Base scheduler class where the logic for selecting which jobs should be run next still has to be implemented. Contains functionality for printing intermediate states and the main loop in run().

__init__(job_manager)
Parameters:

job_manager (RayJobManager)

add_jobs(jobs)
Parameters:

jobs (List[AbstractJob])

run()
class pytabkit.bench.scheduling.schedulers.CustomJobScheduler

Bases: BaseJobScheduler

More complicated scheduler with different heuristics for which jobs to submit first (based on which resources it thinks are scarce, estimated time, which methods have not been run yet, etc.). This scheduler can be slow for a large number of jobs (say 10,000 or more).

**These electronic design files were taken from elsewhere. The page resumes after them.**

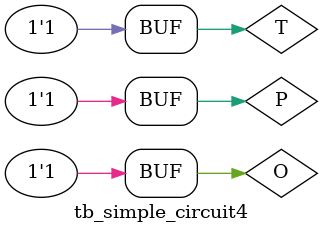
<source format=v>
module tb_simple_circuit4;
    wire D,F;
    reg T,P,O;
    simple_circuit4 M1(T,P,O,D,F,);
    initial 
    begin
        #20 T=1'b0;P=1'b0;O=1'b0;
        #20 T=1'b0;P=1'b0;O=1'b1;
        #20 T=1'b0;P=1'b1;O=1'b0;
        #20 T=1'b0;P=1'b1;O=1'b1;
        #20 T=1'b1;P=1'b0;O=1'b0;
        #20 T=1'b1;P=1'b0;O=1'b1;
        #20 T=1'b1;P=1'b1;O=1'b0;
        #20 T=1'b1;P=1'b1;O=1'b1;
    end
    initial
    begin
        $monitor($time, "t=%b, p=%b, o=%b, d=%b, f=%b", T,P,O,D,F);
    end
    initial begin
        $dumpfile("simple4.vcd");
        $dumpvars(0,tb_simple_circuit4); 
    end
endmodule
</source>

class pytabkit.bench.scheduling.schedulers.SimpleJobScheduler

Bases: BaseJobScheduler

Simple scheduler. Submits jobs with the largest estimated time. If a job doesn’t fit, jobs with not too much smaller time can be submitted instead. In the beginning, the scheduler ensures that at least three jobs from each group are run (e.g. 3x XGB, 3x LGBM, 3x MLP).

pytabkit.bench.scheduling.schedulers.format_date_s(time_s)
Parameters:

time_s (float)

Return type:

str

pytabkit.bench.scheduling.schedulers.format_length_s(duration)
Parameters:

duration (float)

Return type:

str

Module contents